This week’s focus turns to Bitcoin’s sharp pullback to its lowest levels since May, a move that has rattled sentiment.
While BTC corrects from October’s highs, macro conditions are shifting as expectations for a December Fed rate cut decline sharply, tightening short-term liquidity. Equities have also pulled back from recent highs, and with global valuations diverging, investors are reassessing risk as we move deeper into Q4.
Here’s what we’ll cover today:
🌍 Market Recap & Macro Overview: Bitcoin drops to its lowest levels since May as broader markets correct. Fed rate-cut expectations fall from nearly 25 bps to just ~10 bps. S&P 500 pulls back under 6,800, while U.S.–international equity valuations diverge sharply. What this means for global risk assets and crypto positioning.
📈 Bitcoin (BTC) Breakdown: BTC breaks below $98,900 and sweeps down to $95,980, fully closing a long-open CME gap. ETF flows show heavy mid-week outflows with $866M exiting on Thursday alone. Key levels, gaps, and actionable setups covered.
📊 Ethereum (ETH) Outlook: ETH approaches its key $3,059 support again after bouncing earlier in the week. ETF flows remain decisively negative. Heatmap positioning shows liquidation clusters building above $3,672, keeping a potential reversal scenario in play.
🚀 Solana (SOL) Analysis: SOL loses both $160 and $143 support and trades near $140. SOL/BTC prints a new technical extreme, confirming continued underperformance. Heatmap shows major liquidation interest above 170.
Let’s dive in 👇
🌍 Market Recap & Macro Overview:
Bitcoin has retreated to its lowest levels since May, trading around $97,000 after reaching highs near $126,000 in October. While the decline has been sharp, it's important to remember that BTC remains significantly higher than earlier in the year, and corrections of this size are typical within broader bull cycles. For investors who have been underallocated or waiting for more favorable entry points, this pullback may present an opportunity to begin building exposure through dollar-cost averaging or initial allocation, especially given Bitcoin’s historical pattern of recovering strongly from similar drawdowns.

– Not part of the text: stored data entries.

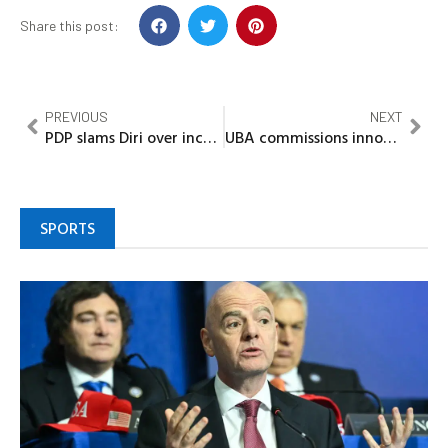
Share this post:
PREVIOUS
NEXT
PDP slams Diri over incumbency factor claims
UBA commissions innovation hub, business office at UNILAG, reinforces legacy of partnership, innovation
SPORTS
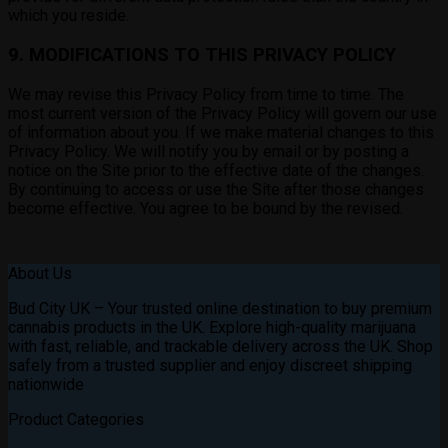
which you reside.
9. MODIFICATIONS TO THIS PRIVACY POLICY
We may revise this Privacy Policy from time to time. The
most current version of the Privacy Policy will govern our use
of information about you. If we make material changes to this
Privacy Policy. We will notify you by email or by posting a
notice on the Site prior to the effective date of the changes.
By continuing to access or use the Site after those changes
become effective. You agree to be bound by the revised.
About Us
Bud City UK – Your trusted online destination to buy premium
cannabis products in the UK. Explore high-quality marijuana
with fast, reliable, and trackable delivery across the UK. Shop
safely from a trusted supplier and enjoy discreet shipping
nationwide
Product Categories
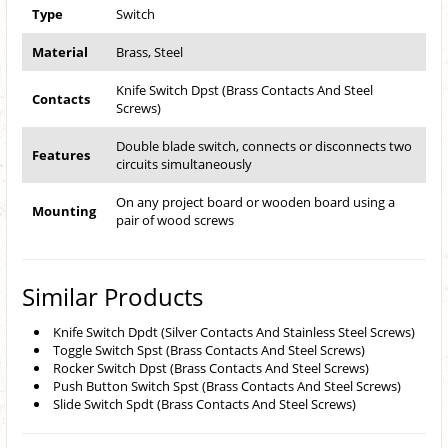
Type
Switch
Material
Brass, Steel
Knife Switch Dpst (Brass Contacts And Steel
Contacts
Screws)
Double blade switch, connects or disconnects two
Features
circuits simultaneously
On any project board or wooden board using a
Mounting
pair of wood screws
Similar Products
Knife Switch Dpdt (Silver Contacts And Stainless Steel Screws)
Toggle Switch Spst (Brass Contacts And Steel Screws)
Rocker Switch Dpst (Brass Contacts And Steel Screws)
Push Button Switch Spst (Brass Contacts And Steel Screws)
Slide Switch Spdt (Brass Contacts And Steel Screws)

Bitcoin Drops to Lowest Since May (Source: Bloomberg)
Market expectations for a December Federal Reserve rate cut have also shifted, moving from nearly a fully priced 25 bps cut to barely 10 bps anticipated as of Thursday. While this reduction in easing expectations removes some of the near-term macro tailwinds, it also signals that economic conditions remain solid enough for the Fed to adjust policy gradually rather than resorting to emergency measures. In other words, the broader macro backdrop remains stable, even if markets temporarily recalibrate.

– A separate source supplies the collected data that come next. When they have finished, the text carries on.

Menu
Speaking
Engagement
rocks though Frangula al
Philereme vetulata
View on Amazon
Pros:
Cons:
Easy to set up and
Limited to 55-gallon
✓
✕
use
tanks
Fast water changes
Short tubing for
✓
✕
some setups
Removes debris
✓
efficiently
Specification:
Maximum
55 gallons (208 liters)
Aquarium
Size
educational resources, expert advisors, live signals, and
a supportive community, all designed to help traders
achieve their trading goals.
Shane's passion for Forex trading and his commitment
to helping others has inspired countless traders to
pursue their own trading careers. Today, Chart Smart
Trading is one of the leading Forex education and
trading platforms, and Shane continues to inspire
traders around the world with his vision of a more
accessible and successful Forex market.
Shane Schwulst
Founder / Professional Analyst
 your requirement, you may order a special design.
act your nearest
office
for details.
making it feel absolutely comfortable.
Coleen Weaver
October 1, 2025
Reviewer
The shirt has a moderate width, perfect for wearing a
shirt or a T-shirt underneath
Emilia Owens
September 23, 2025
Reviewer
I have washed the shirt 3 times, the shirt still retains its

Bets on a December Fed Rate Cut Waver (Source: Bloomberg)
The S&P 500 has pulled back below 6,800 after reaching highs above 6,900, raising short-term technical concerns for momentum traders. However, zooming out tells a different story: the index remains far above the April panic lows near 5,000, and pullbacks of this magnitude are normal within a long-term uptrend. Periods like this often improve the risk-reward profile for quality companies with strong fundamentals, making selective accumulation more attractive.

S&P 500 Tumbles Below 6,800 (Source: Bloomberg)
U.S. equities continue to trade at a substantial premium to international markets, with the S&P 500 valued at roughly 23x forward earnings compared to about 15x for the MSCI ex-USA index. This nearly 50% valuation gap highlights the importance of geographic diversification and selective positioning. While U.S. markets have delivered outstanding returns, the current spread suggests that incremental capital may find better risk-adjusted opportunities in international equities or alternative assets, especially for investors already heavily concentrated in U.S. exposure.

US Stocks Are Very Expensive (Source: Bloomberg)
The Bottom Line:
While current market weakness may feel uncomfortable, corrections are a healthy and necessary part of broader market cycles and they often set the stage for strong future performance. For investors considering Bitcoin exposure, this pullback offers a materially more attractive entry than the recent highs. Importantly, the market environment does not resemble a cycle peak: we are still far from the euphoric sentiment that typically marks macro tops. As discussed in our previous frameworks, liquidity was expected to tighten into late October and early November, and our data continues to support the thesis for stronger performance into year-end as these seasonal headwinds begin to ease.